┌─ AVAILABLE DATA

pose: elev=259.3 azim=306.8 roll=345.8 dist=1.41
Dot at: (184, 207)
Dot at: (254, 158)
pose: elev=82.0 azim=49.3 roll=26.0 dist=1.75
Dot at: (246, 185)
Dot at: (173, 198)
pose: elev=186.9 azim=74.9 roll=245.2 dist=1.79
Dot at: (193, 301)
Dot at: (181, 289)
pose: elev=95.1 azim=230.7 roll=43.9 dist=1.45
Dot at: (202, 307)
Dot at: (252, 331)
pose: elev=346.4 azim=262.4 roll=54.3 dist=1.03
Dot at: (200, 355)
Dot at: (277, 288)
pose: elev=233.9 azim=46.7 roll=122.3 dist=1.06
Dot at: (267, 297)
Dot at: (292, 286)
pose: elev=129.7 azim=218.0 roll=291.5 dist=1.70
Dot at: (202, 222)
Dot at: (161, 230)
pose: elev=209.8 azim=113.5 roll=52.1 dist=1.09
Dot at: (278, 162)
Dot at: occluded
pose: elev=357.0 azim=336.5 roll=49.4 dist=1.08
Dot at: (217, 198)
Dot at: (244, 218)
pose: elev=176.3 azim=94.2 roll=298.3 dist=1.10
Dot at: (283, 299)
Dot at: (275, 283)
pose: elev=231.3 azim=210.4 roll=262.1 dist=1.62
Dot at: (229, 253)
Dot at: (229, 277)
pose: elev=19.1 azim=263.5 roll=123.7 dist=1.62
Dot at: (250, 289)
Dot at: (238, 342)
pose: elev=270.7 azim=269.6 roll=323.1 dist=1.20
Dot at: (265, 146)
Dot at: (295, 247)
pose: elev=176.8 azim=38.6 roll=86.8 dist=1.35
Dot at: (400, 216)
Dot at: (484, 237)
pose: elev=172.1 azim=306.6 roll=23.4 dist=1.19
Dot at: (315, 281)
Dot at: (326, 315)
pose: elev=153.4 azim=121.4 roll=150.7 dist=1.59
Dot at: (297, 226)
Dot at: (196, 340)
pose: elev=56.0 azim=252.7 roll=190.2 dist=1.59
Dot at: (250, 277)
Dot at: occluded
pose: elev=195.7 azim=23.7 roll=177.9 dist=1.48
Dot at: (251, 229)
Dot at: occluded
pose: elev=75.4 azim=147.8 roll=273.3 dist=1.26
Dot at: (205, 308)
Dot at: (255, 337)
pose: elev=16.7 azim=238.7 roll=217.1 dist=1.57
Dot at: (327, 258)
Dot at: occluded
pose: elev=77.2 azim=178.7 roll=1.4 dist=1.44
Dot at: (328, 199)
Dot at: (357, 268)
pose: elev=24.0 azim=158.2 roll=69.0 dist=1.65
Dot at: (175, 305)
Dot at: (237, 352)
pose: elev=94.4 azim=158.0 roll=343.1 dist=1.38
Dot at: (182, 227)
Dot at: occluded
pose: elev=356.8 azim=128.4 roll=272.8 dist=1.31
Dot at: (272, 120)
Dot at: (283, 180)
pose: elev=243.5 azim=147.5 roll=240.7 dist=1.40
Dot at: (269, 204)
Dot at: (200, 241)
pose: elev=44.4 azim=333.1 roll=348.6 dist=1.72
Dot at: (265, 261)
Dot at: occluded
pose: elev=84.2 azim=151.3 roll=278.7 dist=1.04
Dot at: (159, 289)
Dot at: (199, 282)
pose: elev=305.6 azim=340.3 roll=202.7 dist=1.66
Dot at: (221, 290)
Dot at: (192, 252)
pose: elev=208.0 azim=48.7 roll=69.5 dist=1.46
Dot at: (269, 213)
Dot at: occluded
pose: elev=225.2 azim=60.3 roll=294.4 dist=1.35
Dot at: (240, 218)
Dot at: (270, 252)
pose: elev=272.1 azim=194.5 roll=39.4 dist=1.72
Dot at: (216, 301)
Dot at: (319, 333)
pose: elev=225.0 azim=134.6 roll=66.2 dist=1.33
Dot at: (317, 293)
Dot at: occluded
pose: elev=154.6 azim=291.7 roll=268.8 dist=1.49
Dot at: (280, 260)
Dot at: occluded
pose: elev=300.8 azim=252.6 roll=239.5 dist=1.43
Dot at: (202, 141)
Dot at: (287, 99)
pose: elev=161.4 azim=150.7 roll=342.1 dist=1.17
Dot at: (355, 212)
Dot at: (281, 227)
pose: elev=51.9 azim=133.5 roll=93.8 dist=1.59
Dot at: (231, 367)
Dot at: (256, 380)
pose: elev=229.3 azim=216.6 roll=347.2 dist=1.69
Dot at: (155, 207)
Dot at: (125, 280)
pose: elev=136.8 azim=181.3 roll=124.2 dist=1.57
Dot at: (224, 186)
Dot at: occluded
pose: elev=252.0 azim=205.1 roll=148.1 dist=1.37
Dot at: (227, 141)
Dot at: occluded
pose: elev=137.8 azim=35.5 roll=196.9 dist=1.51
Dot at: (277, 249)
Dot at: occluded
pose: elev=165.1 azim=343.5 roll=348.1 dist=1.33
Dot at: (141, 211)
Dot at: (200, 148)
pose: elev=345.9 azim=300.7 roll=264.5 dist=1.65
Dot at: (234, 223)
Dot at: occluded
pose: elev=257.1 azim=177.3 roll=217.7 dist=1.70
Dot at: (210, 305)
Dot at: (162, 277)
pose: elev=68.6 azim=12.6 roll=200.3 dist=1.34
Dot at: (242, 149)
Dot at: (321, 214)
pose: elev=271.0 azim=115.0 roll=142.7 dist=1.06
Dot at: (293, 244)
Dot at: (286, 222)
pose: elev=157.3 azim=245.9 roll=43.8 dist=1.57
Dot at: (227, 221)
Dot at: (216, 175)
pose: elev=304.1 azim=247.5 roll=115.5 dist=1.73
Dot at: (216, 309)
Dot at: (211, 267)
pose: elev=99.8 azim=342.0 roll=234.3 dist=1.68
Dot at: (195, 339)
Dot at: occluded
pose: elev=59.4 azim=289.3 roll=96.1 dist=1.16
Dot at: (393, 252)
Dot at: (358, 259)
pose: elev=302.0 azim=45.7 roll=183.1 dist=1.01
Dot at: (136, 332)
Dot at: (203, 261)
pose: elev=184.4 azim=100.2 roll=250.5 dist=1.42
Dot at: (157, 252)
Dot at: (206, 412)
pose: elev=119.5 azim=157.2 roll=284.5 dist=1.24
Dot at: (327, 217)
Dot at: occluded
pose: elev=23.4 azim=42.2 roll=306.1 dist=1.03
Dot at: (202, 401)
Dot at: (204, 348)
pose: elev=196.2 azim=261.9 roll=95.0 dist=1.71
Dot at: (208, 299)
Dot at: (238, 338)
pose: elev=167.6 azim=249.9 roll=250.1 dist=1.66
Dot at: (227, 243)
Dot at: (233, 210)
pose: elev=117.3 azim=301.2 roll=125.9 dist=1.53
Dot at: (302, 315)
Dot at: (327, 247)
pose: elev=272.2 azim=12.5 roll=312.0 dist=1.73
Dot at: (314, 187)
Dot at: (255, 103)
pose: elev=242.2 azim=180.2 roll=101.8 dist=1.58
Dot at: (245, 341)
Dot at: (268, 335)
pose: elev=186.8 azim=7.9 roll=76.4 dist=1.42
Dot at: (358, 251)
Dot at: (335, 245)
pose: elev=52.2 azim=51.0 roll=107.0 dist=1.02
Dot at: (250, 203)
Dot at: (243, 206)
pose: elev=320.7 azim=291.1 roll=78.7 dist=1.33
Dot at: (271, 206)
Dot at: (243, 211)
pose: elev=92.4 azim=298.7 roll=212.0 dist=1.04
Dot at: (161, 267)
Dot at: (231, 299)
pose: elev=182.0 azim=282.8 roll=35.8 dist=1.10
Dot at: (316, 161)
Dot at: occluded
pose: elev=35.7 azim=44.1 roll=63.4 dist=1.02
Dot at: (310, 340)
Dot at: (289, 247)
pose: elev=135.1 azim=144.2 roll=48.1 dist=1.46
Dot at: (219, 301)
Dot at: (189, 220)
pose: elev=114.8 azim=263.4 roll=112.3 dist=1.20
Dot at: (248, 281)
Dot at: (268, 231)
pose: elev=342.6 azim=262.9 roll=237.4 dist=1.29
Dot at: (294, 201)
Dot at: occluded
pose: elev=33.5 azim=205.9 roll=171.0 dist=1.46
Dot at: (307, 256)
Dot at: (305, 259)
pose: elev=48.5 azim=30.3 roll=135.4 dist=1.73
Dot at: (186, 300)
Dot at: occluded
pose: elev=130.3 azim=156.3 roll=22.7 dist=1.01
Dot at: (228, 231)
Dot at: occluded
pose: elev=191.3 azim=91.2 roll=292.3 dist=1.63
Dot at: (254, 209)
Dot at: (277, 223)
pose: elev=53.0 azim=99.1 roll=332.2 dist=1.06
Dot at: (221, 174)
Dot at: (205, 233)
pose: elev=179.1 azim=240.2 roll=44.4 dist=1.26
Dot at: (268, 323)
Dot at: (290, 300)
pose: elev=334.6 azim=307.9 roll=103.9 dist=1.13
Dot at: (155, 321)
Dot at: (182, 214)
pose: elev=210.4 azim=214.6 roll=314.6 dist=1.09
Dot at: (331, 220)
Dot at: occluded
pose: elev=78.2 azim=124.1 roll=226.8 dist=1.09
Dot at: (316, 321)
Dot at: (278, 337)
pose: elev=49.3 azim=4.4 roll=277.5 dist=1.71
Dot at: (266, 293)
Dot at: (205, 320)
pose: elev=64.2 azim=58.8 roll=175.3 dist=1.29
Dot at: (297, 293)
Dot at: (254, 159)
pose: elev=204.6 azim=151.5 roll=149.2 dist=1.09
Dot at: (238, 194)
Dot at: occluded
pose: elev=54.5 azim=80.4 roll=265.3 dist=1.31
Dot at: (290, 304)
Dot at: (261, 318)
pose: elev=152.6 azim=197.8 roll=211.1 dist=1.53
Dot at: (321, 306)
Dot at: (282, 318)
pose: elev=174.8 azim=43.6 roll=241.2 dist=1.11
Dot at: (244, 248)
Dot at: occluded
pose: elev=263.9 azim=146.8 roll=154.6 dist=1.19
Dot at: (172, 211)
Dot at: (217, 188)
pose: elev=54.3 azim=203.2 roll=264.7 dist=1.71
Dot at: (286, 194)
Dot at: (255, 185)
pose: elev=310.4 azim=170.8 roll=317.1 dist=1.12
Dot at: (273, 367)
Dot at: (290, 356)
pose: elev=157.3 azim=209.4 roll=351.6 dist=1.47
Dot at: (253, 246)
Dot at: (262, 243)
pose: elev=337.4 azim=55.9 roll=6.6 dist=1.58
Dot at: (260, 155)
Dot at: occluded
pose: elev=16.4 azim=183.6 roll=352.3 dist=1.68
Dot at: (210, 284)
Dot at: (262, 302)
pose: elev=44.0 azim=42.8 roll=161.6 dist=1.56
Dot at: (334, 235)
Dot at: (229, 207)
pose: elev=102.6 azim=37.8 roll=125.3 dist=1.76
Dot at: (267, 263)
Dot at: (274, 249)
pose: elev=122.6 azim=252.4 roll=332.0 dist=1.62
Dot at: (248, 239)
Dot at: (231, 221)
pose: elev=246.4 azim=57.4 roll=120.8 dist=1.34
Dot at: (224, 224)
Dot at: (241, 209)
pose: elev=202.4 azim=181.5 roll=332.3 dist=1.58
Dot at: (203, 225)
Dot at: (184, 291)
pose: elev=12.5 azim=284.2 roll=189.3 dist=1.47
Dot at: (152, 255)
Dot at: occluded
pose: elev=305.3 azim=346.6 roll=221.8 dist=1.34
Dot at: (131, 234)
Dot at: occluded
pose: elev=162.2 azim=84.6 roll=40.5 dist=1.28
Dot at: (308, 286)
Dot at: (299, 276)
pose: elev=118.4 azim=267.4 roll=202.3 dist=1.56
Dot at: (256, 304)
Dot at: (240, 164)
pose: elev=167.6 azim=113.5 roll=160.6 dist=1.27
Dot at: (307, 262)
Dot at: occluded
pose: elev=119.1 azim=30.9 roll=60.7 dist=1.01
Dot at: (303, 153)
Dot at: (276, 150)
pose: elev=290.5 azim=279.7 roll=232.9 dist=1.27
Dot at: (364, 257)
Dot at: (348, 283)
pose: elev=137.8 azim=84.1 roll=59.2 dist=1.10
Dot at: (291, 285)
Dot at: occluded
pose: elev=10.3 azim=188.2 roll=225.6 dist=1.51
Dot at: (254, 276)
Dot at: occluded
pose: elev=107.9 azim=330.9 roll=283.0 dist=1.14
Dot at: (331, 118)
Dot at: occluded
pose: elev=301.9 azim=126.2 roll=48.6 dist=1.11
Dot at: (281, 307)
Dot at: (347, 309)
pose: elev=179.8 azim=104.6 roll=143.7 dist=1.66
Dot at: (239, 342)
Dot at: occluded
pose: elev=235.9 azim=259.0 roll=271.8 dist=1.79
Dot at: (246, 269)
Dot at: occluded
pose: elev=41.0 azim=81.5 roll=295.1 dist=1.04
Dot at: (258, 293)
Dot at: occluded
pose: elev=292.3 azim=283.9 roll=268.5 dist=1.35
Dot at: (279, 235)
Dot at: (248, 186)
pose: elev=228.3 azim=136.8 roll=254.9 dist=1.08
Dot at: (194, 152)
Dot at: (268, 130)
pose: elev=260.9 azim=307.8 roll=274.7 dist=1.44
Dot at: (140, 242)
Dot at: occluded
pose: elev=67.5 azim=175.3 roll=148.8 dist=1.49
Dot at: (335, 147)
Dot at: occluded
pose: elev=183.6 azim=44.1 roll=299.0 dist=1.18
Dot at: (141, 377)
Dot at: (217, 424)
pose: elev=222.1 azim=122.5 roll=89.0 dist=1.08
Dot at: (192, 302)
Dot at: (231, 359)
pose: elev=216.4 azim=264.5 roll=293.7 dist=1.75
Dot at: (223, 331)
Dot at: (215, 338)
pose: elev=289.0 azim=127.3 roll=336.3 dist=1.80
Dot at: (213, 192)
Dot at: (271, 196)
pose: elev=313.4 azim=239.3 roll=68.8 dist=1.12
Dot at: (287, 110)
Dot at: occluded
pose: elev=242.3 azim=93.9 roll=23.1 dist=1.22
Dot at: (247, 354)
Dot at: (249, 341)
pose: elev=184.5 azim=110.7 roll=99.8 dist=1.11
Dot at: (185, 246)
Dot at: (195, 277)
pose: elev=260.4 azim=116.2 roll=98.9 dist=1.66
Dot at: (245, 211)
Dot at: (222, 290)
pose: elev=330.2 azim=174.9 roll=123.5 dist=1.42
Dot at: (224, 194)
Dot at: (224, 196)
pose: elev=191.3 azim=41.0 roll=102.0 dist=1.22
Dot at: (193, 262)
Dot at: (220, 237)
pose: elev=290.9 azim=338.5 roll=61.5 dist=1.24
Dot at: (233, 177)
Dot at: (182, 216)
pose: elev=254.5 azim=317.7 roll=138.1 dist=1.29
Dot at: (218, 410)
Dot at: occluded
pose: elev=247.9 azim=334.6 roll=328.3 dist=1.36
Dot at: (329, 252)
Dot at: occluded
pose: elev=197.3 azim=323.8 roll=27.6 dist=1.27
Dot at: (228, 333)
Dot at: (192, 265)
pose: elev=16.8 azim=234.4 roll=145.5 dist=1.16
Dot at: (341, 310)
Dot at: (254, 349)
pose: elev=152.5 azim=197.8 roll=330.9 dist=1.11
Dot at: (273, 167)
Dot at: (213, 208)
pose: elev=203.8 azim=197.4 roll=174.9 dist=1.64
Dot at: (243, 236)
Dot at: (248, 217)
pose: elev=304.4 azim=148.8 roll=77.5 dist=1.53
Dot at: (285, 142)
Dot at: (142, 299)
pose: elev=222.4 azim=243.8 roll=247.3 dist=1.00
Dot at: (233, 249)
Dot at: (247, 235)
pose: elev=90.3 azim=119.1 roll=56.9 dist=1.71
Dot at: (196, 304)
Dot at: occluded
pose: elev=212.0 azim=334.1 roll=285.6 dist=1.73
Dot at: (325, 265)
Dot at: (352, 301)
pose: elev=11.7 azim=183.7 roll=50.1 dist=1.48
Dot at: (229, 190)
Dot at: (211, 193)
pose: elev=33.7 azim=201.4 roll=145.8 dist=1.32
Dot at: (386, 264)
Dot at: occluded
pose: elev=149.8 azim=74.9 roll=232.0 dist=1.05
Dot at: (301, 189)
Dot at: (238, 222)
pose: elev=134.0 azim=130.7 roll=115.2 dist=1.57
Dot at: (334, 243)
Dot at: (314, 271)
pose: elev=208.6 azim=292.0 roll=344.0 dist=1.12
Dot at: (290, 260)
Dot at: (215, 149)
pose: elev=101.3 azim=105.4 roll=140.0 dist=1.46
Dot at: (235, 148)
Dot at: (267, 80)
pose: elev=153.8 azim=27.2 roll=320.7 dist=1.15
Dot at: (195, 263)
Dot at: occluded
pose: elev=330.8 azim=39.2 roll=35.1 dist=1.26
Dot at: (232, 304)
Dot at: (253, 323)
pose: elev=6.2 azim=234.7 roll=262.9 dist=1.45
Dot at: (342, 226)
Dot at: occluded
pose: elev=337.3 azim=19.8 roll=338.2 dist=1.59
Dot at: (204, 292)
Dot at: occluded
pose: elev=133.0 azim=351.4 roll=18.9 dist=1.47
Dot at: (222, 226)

└─

- **SET EXERCISE**
Turn the lines of the listing above, from the line with "pose: elev=229.3 azim=216.6" to the line with "Dot at: (216, 175)" (both included), into a JSON list of strings, one string per line, leaving out any blank lines.

- **ANSWER FOR THIS EXERCISE**
[
  "pose: elev=229.3 azim=216.6 roll=347.2 dist=1.69",
  "Dot at: (155, 207)",
  "Dot at: (125, 280)",
  "pose: elev=136.8 azim=181.3 roll=124.2 dist=1.57",
  "Dot at: (224, 186)",
  "Dot at: occluded",
  "pose: elev=252.0 azim=205.1 roll=148.1 dist=1.37",
  "Dot at: (227, 141)",
  "Dot at: occluded",
  "pose: elev=137.8 azim=35.5 roll=196.9 dist=1.51",
  "Dot at: (277, 249)",
  "Dot at: occluded",
  "pose: elev=165.1 azim=343.5 roll=348.1 dist=1.33",
  "Dot at: (141, 211)",
  "Dot at: (200, 148)",
  "pose: elev=345.9 azim=300.7 roll=264.5 dist=1.65",
  "Dot at: (234, 223)",
  "Dot at: occluded",
  "pose: elev=257.1 azim=177.3 roll=217.7 dist=1.70",
  "Dot at: (210, 305)",
  "Dot at: (162, 277)",
  "pose: elev=68.6 azim=12.6 roll=200.3 dist=1.34",
  "Dot at: (242, 149)",
  "Dot at: (321, 214)",
  "pose: elev=271.0 azim=115.0 roll=142.7 dist=1.06",
  "Dot at: (293, 244)",
  "Dot at: (286, 222)",
  "pose: elev=157.3 azim=245.9 roll=43.8 dist=1.57",
  "Dot at: (227, 221)",
  "Dot at: (216, 175)"
]